━━━━━ GIVEN DATA ━━━━━

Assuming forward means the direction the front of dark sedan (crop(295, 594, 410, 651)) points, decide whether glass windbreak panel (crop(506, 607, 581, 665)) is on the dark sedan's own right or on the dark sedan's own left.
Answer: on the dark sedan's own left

━━━━━
━━━━━ GIVEN DATA ━━━━━

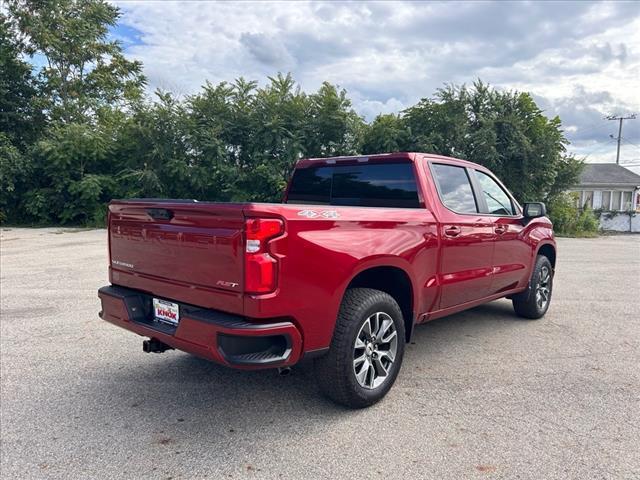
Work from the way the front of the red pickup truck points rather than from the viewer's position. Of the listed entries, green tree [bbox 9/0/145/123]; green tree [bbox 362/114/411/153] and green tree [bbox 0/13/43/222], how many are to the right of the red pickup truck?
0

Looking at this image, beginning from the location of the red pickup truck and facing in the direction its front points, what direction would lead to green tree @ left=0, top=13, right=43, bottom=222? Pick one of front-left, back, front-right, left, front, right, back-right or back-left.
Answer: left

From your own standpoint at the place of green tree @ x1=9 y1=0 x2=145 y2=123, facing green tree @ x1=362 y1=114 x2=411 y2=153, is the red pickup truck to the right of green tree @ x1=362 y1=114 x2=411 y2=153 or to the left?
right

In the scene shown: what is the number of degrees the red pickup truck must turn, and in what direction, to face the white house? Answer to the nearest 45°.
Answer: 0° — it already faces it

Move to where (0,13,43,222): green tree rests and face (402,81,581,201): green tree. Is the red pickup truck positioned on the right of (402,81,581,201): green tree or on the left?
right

━━━━━
━━━━━ GIVEN DATA ━━━━━

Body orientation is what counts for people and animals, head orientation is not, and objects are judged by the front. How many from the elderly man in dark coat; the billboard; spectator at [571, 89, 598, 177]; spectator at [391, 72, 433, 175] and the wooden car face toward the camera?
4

━━━━━

How many lines in the material above contain the string "what"? Match case exactly and reply with the number alone.

◆ **FINISHED TASK**
3